For exposures worth Rs 100 crore and more—where the borrower is a defaulter and the resolution plan is being worked on by the lenders—banks should assess the possibility of a sale or an auction to ARCs. It is somewhat surprising this was not being done. The committee has now suggested that where the NPAs are older than two years, and no resolution plan is being pursued nor the bad assets put on the sale list, banks must put on record the reason for their exclusion. This is important, banks must be made more accountable. If ARCs have not lived up to expectations, it is partly because banks too have shied away from selling to them or selling too late.
The other problem has been the consortium arrangement; too many lenders have made it difficult to aggregate the debt. The panel suggests that if 66% of the lenders (by value) decide to accept an offer, the rest would need to agree and that the transaction should be closed out within 60 days of it being approved. Should any lender fail to fall in line, it would need to provide fully for the exposure. The NARCL should not suffer from disaggregation; ensuring this will take care of the problem of enforcing the security backing each of the assets, the quality of which can often vary across lenders.

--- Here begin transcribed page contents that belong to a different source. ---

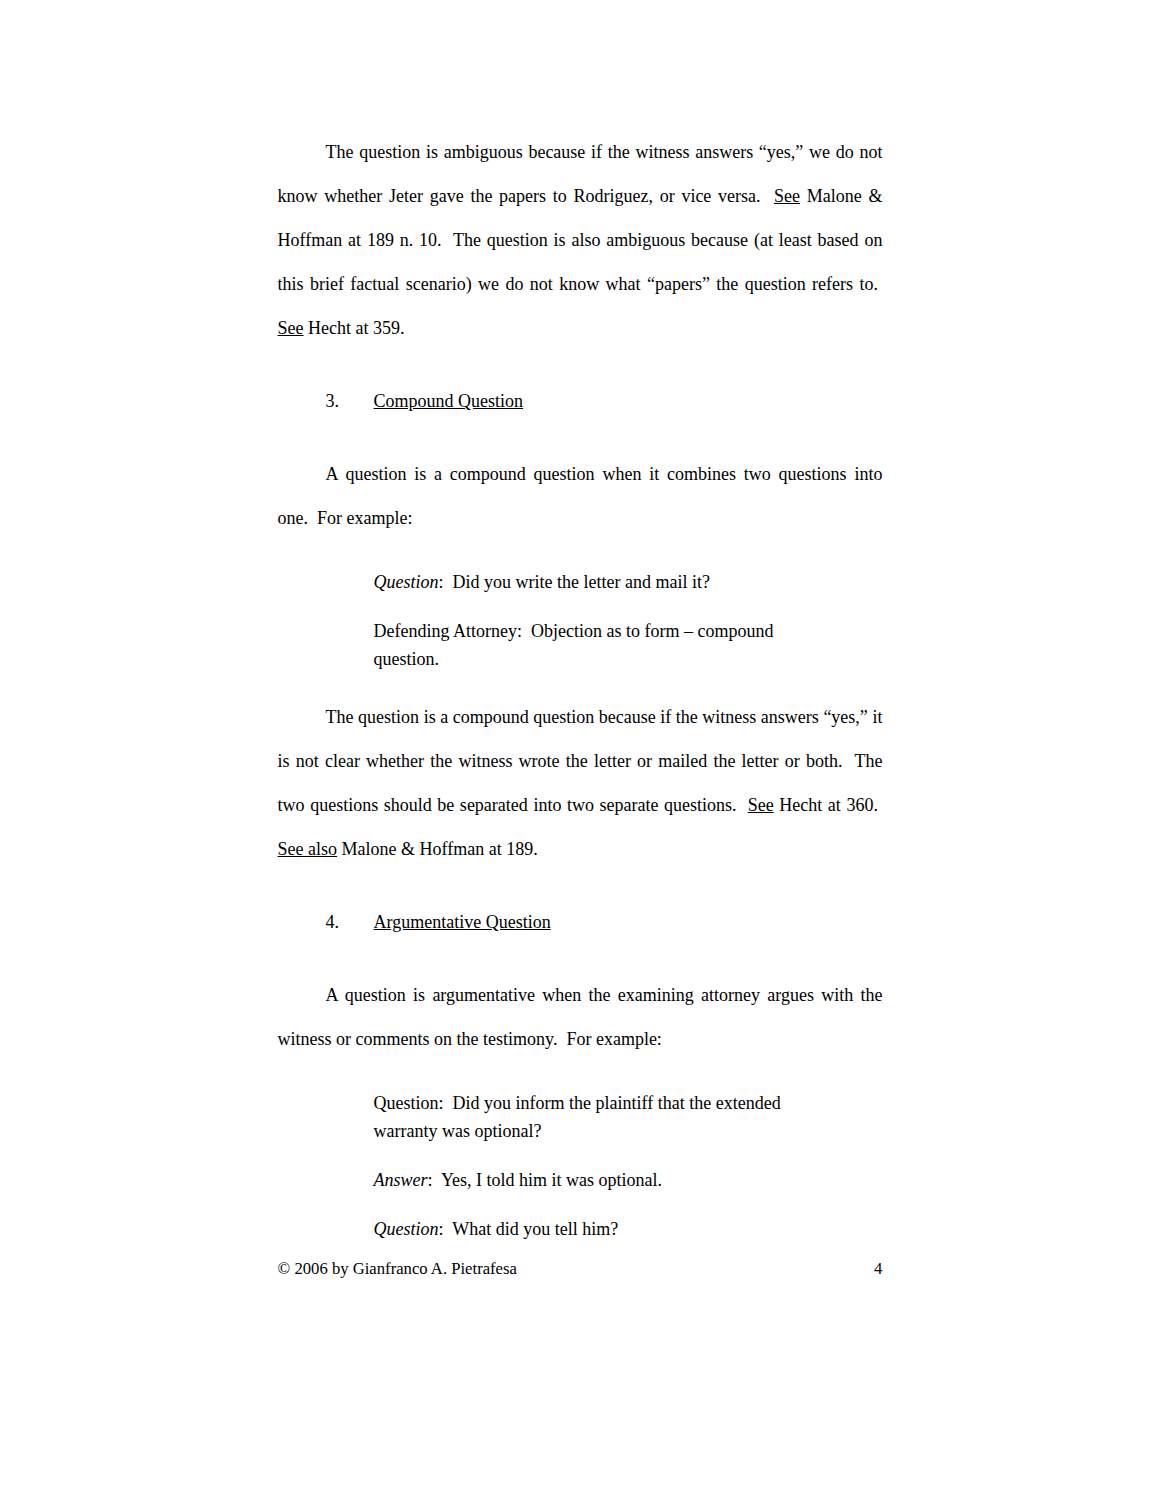The question is ambiguous because if the witness answers “yes,” we do not know whether Jeter gave the papers to Rodriguez, or vice versa. See Malone & Hoffman at 189 n. 10. The question is also ambiguous because (at least based on this brief factual scenario) we do not know what “papers” the question refers to. See Hecht at 359.
3. Compound Question
A question is a compound question when it combines two questions into one. For example:
Question: Did you write the letter and mail it?
Defending Attorney: Objection as to form – compound question.
The question is a compound question because if the witness answers “yes,” it is not clear whether the witness wrote the letter or mailed the letter or both. The two questions should be separated into two separate questions. See Hecht at 360. See also Malone & Hoffman at 189.
4. Argumentative Question
A question is argumentative when the examining attorney argues with the witness or comments on the testimony. For example:
Question: Did you inform the plaintiff that the extendedwarranty was optional?
Answer: Yes, I told him it was optional.
Question: What did you tell him?
© 2006 by Gianfranco A. Pietrafesa 4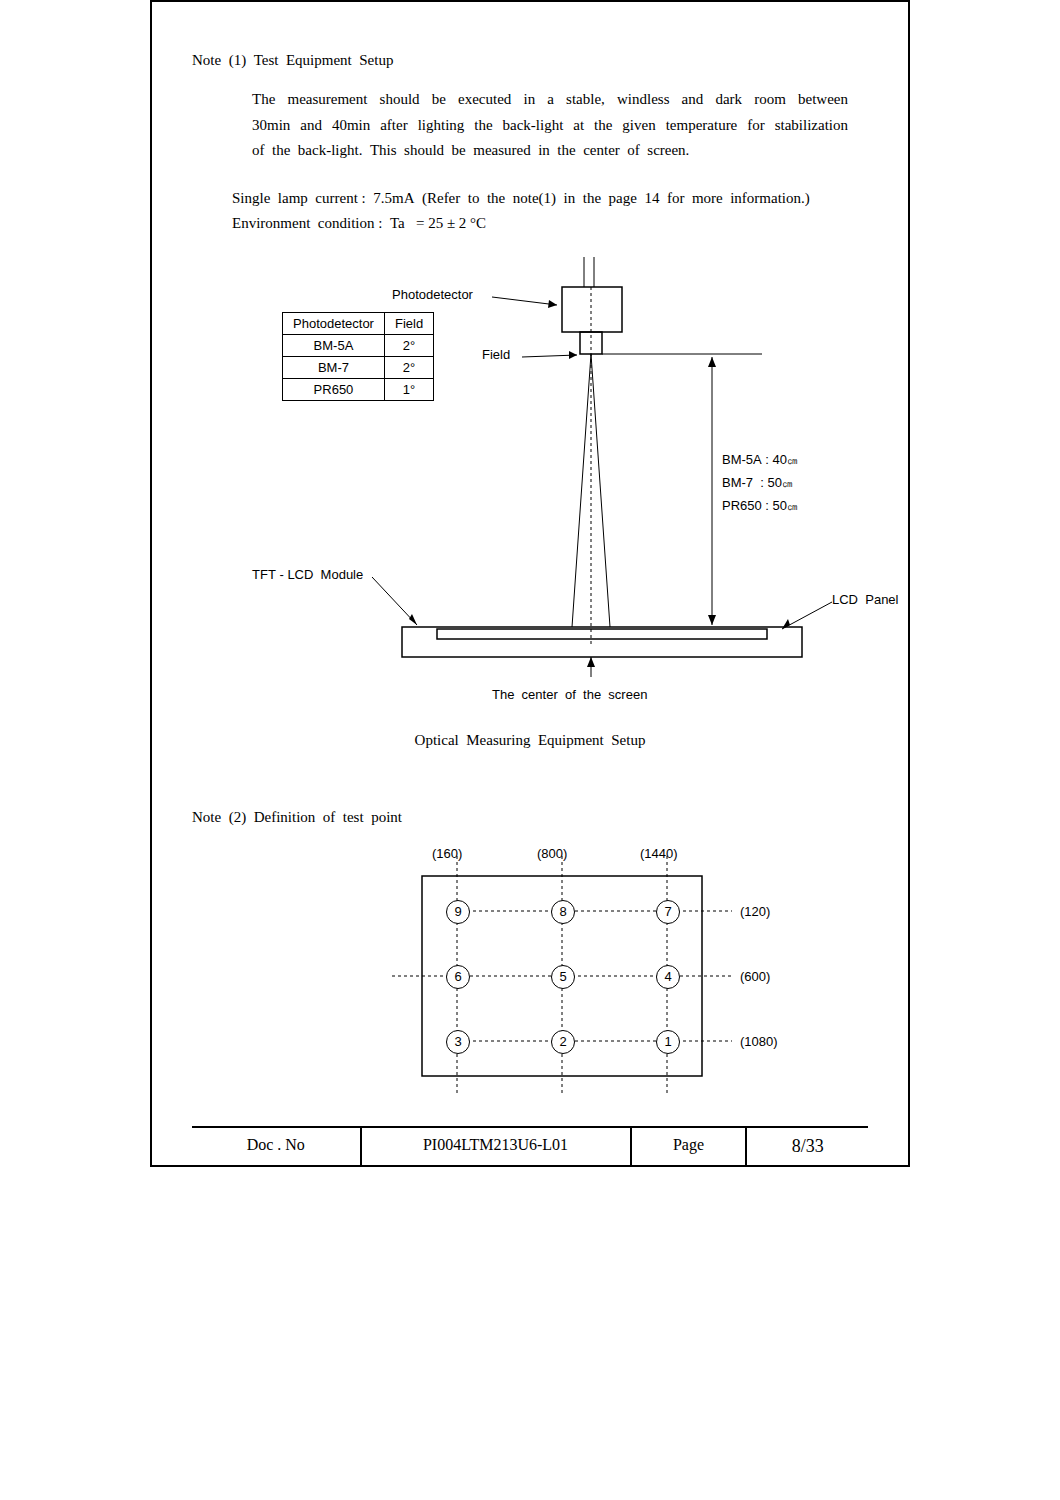Note (1) Test Equipment Setup
The measurement should be executed in a stable, windless and dark room between 30min and 40min after lighting the back-light at the given temperature for stabilization of the back-light. This should be measured in the center of screen.
Single lamp current : 7.5mA (Refer to the note(1) in the page 14 for more information.)
Environment condition : Ta = 25 ± 2 °C
| Photodetector | Field |
| BM-5A | 2° |
| BM-7 | 2° |
| PR650 | 1° |
Photodetector
Field
BM-5A : 40㎝
BM-7 : 50㎝
PR650 : 50㎝
TFT - LCD Module
LCD Panel
The center of the screen
Optical Measuring Equipment Setup
Note (2) Definition of test point
(160)
(800)
(1440)
9
8
7
6
5
4
3
2
1
(120)
(600)
(1080)
Doc . No
PI004LTM213U6-L01
Page
8/33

The online transactions platform, mooted by the panel, can could give the stressed loan markets the boost it needs; it would certainly be a transparent process. It is also a good idea to have a couple of external valuers do a valuation exercise to come up with both the liquidation value and fair market values; this would help fix the reserve price which, in turn, would help better price discovery at the auctions. A high-level committee would sign off on the reserve price allowing for impartiality. To be sure, all processes have their failings, but the objective is to make it as foolproof as possible. The fact is we need a deep stressed-loans market so that capital is not blocked, and we need banks to participate.